The Dáil is closed, the chamber locked, with many politicians fled to the hills. But there are still major issues that will have to be addressed in the traditional political holidays.
The Government remains in place and the Cabinet will meet a little longer, but as things stand there remains the likelihood of a substantial political vacuum, even if those in power are staycationing. And problems ignored have a habit of getting worse.
Here are six of the most pressing:
Taoiseach Micheál Martin acknowledged that it's an evolving situation, which rather points to the need to be able to adapt. Ireland's infection rates had ebbed significantly after lockdown, but the number of Covid cases in the past two days should give us pause. It could well be that Ireland is about to see new spikes, like many countries on the Continent that were ahead of us in the first wave and acted as barometers for what Ireland might expect.

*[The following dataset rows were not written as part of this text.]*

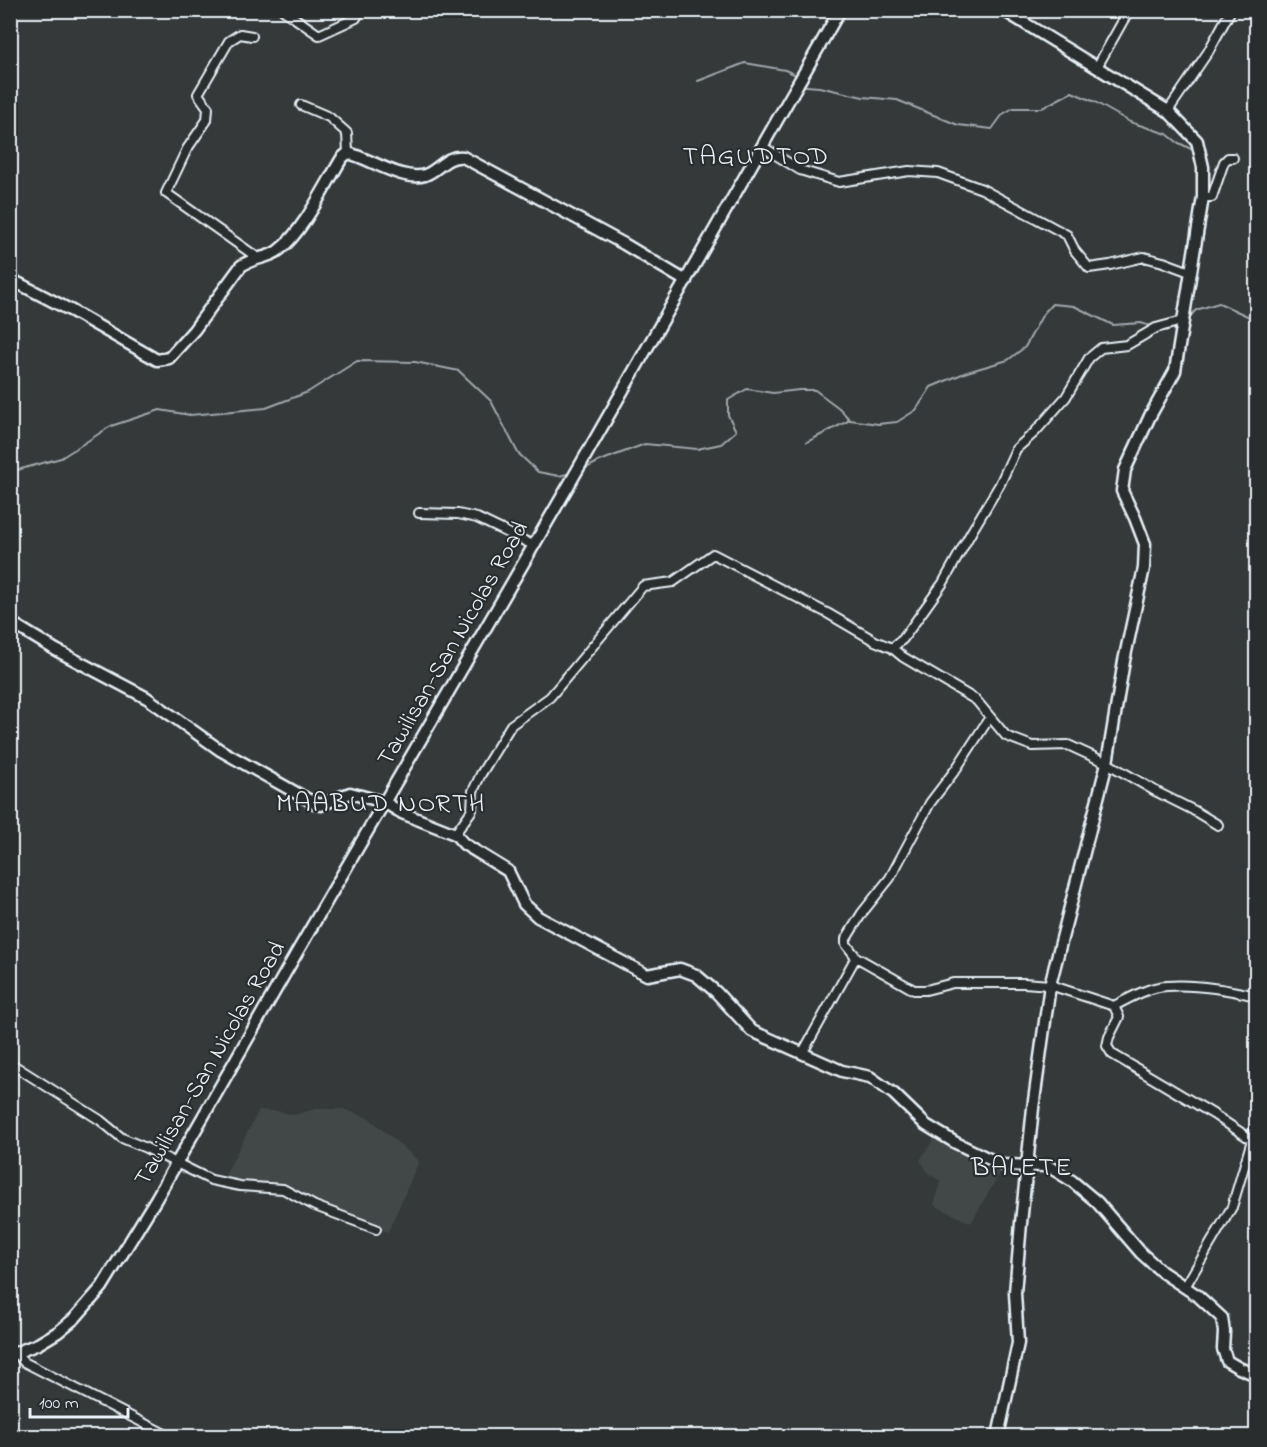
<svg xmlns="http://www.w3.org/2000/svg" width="1267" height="1447" viewBox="0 0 1267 1447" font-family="'Indie Flower',sans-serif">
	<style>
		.built { fill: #424647 }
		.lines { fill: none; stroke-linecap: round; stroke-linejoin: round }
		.stream { stroke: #a0a7ac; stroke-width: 2 }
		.street-casing { stroke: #e8f1f8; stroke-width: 12 }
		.secondary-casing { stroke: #e8f1f8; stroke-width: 15 }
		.street { stroke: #2a2d2e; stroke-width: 8 }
		.secondary { stroke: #2a2d2e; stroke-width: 10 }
		.labels { text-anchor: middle; stroke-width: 4.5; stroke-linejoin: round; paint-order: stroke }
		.street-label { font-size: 24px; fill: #e8f1f8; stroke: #2a2d2e }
		.quarter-label { font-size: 27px; letter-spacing: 1.5px; fill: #e8f1f8; stroke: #2a2d2e }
	</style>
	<rect width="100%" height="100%" fill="#35393a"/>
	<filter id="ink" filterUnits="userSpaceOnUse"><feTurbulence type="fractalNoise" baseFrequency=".0167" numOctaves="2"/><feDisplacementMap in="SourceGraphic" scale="12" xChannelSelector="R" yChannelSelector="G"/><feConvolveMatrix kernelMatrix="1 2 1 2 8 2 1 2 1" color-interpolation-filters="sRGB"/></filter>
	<g filter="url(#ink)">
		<!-- built -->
		<path class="built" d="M315,1109H343L369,1118L419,1161L388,1232L323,1206L284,1187L249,1181L223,1179L259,1110L278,1111L294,1115Z
			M935,1137L1002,1169L971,1223L934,1205L941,1181L929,1174L920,1160Z"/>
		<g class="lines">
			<!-- stream -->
			<path class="stream" d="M698,81L745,63L785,70L794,74
				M806,86L819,87L863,97L897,100L958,125L992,129L1003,114L1013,108H1042L1072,92L1095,102L1130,122L1167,134L1177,142L1193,150
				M1187,320L1196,310L1219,303L1256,320
				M1167,329H1173
				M807,442L850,420
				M582,470L600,461L645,444L697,449L721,444L736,431L728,415V400L747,389L773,393L799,390H815L839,408L850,420L878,424L897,422L916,410L931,387L967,372L1008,360L1025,347L1043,314L1052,304L1074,306L1113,325L1141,323L1150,326
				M10,472L61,458L111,426L160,410L190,415L266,408L308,392L357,361L415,362L459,371L491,401L518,453L538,472L559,476L571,473"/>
			<!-- street casing -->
			<g class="street-casing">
				<path id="street" d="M283,10L319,35L356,18L361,10
					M252,36L240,34L229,41L198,94L208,108L207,120L187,149L166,193L258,258
					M1097,67L1129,10
					M301,105L329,117L347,133L348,153
					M1168,111L1208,52L1231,10
					M763,147L800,170L839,182L909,171L938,173L982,189L1067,235L1075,251L1089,268L1110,265L1144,257L1163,262L1190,272
					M1203,197H1212L1224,162L1228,158H1233
					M419,513L458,514L477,518L533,545
					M892,648L903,657L976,700L1006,736L1032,746L1068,745L1107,763L1157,792L1193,810L1218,825
					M455,834L472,810L473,791L481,774L511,725L550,697L643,586L673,582L713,554L827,613L875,641L892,648L903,639L943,583L972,531L1000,484L1016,449L1035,432L1066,397L1089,358L1101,348L1127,345L1156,328L1182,321
					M856,957L846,944V939L862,913L890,878L930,803L956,769L990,717
					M1114,1006L1119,1017L1109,1037L1107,1046L1112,1054L1213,1114L1252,1140L1232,1207L1185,1287
					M802,1054L856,957L914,990H926L953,983H1024L1050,985L1114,1006C1130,998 1148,987 1167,986C1194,984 1230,990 1256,996
					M10,1063L100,1120L122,1138L146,1148L211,1180L240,1186L283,1189L315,1206L376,1229
					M1252,1140L1256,1124
					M16,1353L24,1362L169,1436"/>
			</g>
			<!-- secondary casing -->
			<g class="secondary-casing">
				<path id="secondary" d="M10,279L72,311L157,360L169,358L194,330L241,266C253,257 268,259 279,250C303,232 326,184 342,158L348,153C369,158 403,182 425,175C439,170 446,155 463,157L624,244L686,281
					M10,622L56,650L147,698L220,750L316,804L321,805L350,793L384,802L402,813L455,834L464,844L508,871L524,904L538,917L647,975L680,969L696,975L716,992L752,1031L842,1071L870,1077L894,1094L926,1125L956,1143L983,1156L1003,1165L1048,1166L1072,1181L1097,1202L1141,1253L1162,1272L1198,1296L1222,1318L1224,1332L1223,1349L1227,1361L1239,1368L1256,1375
					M10,1355L38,1344L58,1332L75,1318L102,1287L156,1199L296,954L570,483L840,10
					M998,1436L1018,1343L1015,1293L1021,1223L1033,1108L1050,985L1107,763L1124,661L1144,568L1145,544L1135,518L1122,491L1125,470L1150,416L1175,371L1203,197V167L1197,141L1168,111L1003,10"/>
			</g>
			<!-- street -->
			<use href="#street" class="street"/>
			<!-- secondary -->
			<use href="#secondary" class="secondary"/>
		</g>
	</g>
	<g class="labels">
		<!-- street labels -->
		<g class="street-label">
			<text transform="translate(452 643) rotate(-60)" y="8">Tawilisan-San Nicolas Road</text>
			<text transform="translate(209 1063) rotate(-60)" y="8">Tawilisan-San Nicolas Road</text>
		</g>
		<!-- quarter labels -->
		<g class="quarter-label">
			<text x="756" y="164">TAGUDTOD</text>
			<text x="381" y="811">MAABUD NORTH</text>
			<text x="1022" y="1175">BALETE</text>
		</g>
	</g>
	<!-- margin -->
	<rect width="1267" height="1447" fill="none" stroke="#2a2d2e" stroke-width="36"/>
	<rect x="18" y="18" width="1231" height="1411" fill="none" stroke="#e8f1f8" stroke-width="2" filter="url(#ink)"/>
	<!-- scale -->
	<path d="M30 1408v9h98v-9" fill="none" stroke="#e8f1f8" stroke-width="3"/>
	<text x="39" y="1408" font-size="18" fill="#e8f1f8" stroke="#2a2d2e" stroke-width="4.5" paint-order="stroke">100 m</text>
</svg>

Already 2,319 people have lost their lives on the island of Ireland, with nearly 27,000 cases in the Republic. If evidence of clusters emerges, then local lockdowns will be in order - but it will take the bully pulpit of the Taoiseach's office and a hard-working Health Minister for people to see the need to comply. The Government cannot afford the perception of there being one rule for them and another for the rest of us, as they swim, sunbathe and otherwise disport themselves, while large numbers of citizens are expected to remain indoors.
2) Reopening the schools
The problems here are legion, and there are likely some that have not even begun to show their true dimensions yet. Are there enough vehicles for school transport? Can all pupils be accommodated in such buses? Won't they then be in too close proximity, given emerging medical evidence that children as young as five may be as capable as adults of spreading the virus, putting the whole community at risk if this is so. Can break-time in the yard really be policed so that children don't play tag? And that's without such practical considerations as insurance, Garda vetting of extra teachers (if rushed, then not thorough enough; if thorough, then queues of teachers unable to work), and the ability or availability of builders to carry out the minor works required.
Publicans, pub workers, home holidaymakers and all local communities want to see their premises opened. It's currently scheduled for August 10, but the Government is refusing to guarantee that date, having postponed it once already. Owners want clarity due to the preparation involved, whereas the Government does not want to be blindsided by late-changing Covid data and public health advice. Opening the pubs and then closing them again is the kind of bungling from which an already shaky government might never recover. But the threat is of packed pubs hot-housing the virus all over again.
4) The economy
Everything is interlinked in a fine economic web. People want to spend money, many businesses are crying out for the lifeblood of cash flow, and yet whole sectors - taxis, theatres, restaurants, live music… the list goes on - are bound over hand and foot to the virus. Reopening grants of €4,000 per outlet have to be administered, the VAT cut overseen, wages and welfare closely watched. The Government has to help ease people off the Pandemic Unemployment Payment and back into work, and it must ensure the right conditions are created - if only so that a beating economy can pump some taxes back into government coffers. Vigilance is required with Budget 2021 just around the corner.
It hasn't gone away, you know, and it's hurtling here fast. Michelle O'Neill, the North's Deputy First Minister, warned the Taoiseach yesterday that there are just four months to go. Right now, Britain is on course to crash out and is showing no signs of waking up to the gravity of that outcome and the economic calamity it would wreak - particularly in Ireland, where so many jobs are contingent on continuing hassle-free trade with our near neighbour.
Foreign Minister Simon Coveney has been warned that it still has the potential to put the economic havoc wreaked by Covid-19 in the shade, with EU chief negotiator Michel Barnier sounding the alarm that we are as far away from a free trade agreement as ever.
Housing is still this government's Achilles heel, with the sense that it has been punted into the long grass but must inevitably come back with a vengeance. Homelessness and the need to end direct provision are factors, just as much as the shortage of properties to buy or rent. Company failures or the laying off of staff will mean thousands more who cannot afford to keep a roof over their heads. When the Government dithered on extending the evictions ban, there were landlords and investment funds issuing notices to quit with abandon.
This problem is only postponed, and a solution seems nowhere to be found. Government inactivity in August could embolden property- owning individuals and powerful interests alike.